_What to work on_
Copy every item below word for word, leaving the pictures out of your copy.
-*-*-
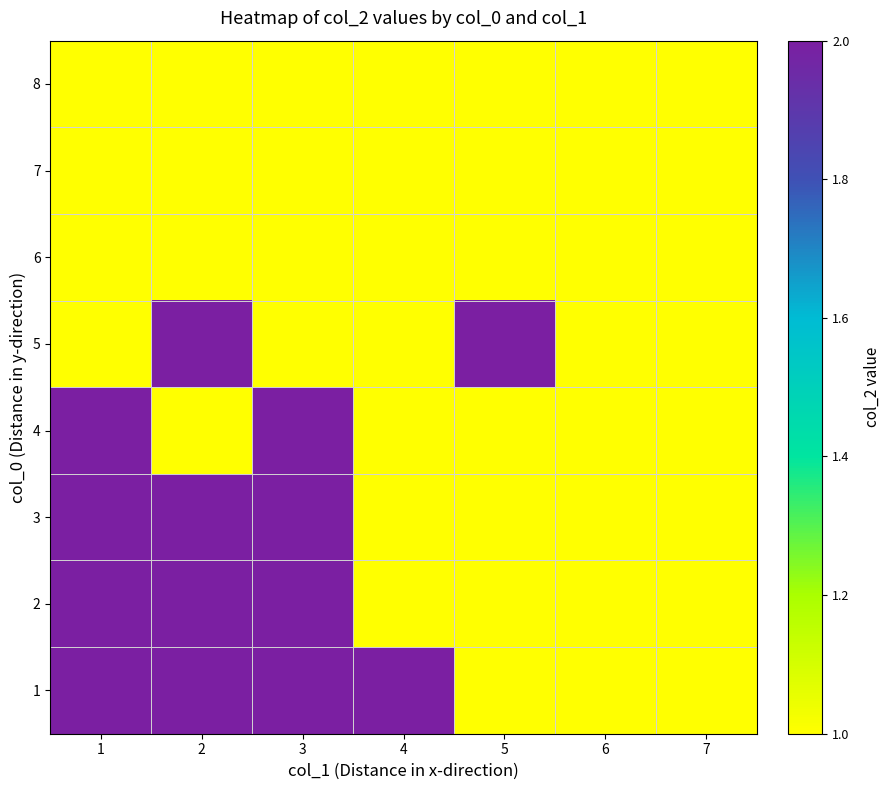

What is the greatest value displayed?

2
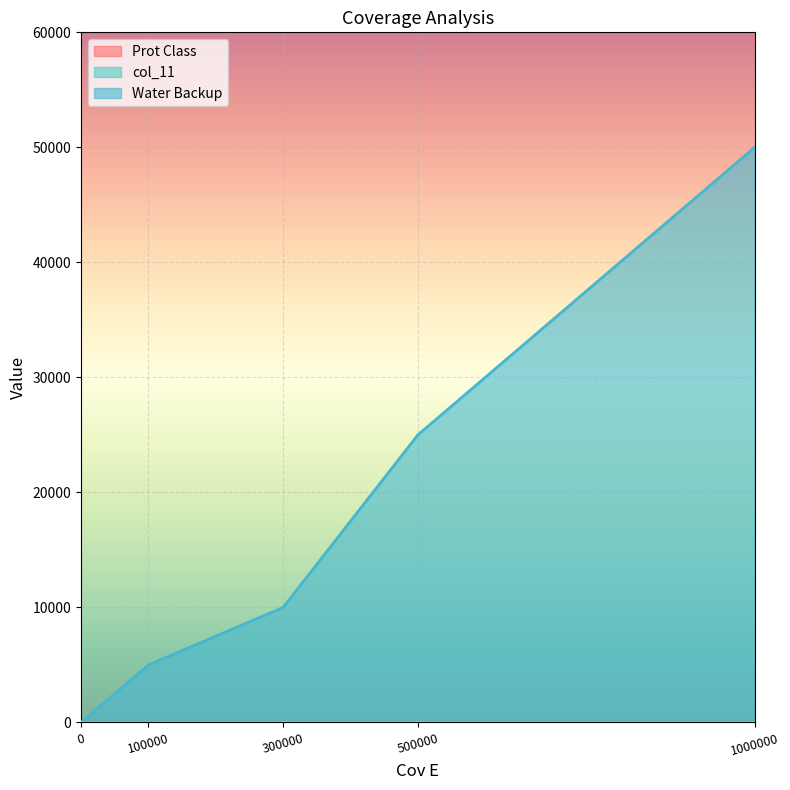

What is the total value across all series at 100000?

5004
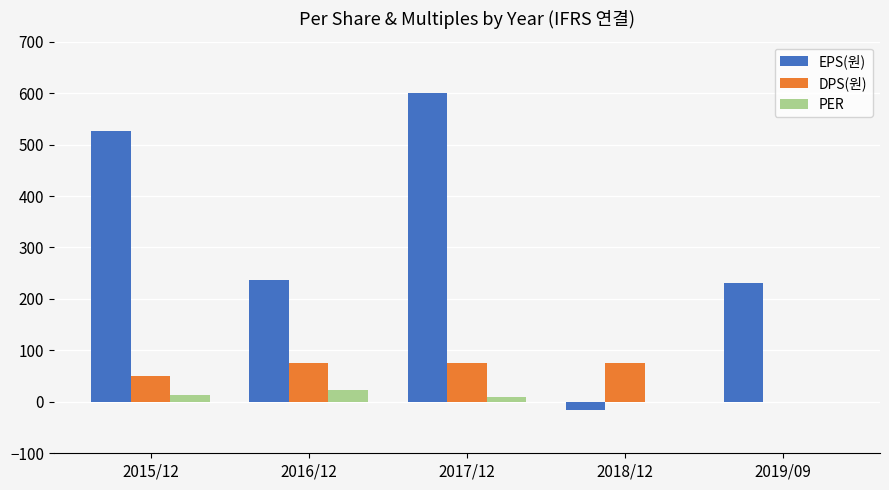

At which category is the sum across all series the highest?

2017/12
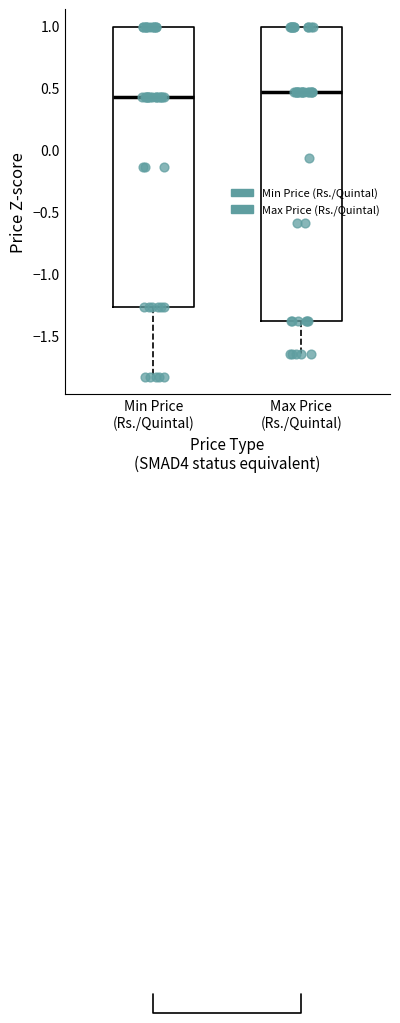

Where does the lower whisker of the box for Min Price (Rs./Quintal) end on the y-axis? The values are not printed on the chart, so give them approximately, as read against the axis.

-1.85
-*-*-
_Task solution_
What is the greatest value displayed?

2

What is the total value across all series at 100000?

5004

At which category is the sum across all series the highest?

2017/12

Where does the lower whisker of the box for Min Price (Rs./Quintal) end on the y-axis? The values are not printed on the chart, so give them approximately, as read against the axis.

-1.85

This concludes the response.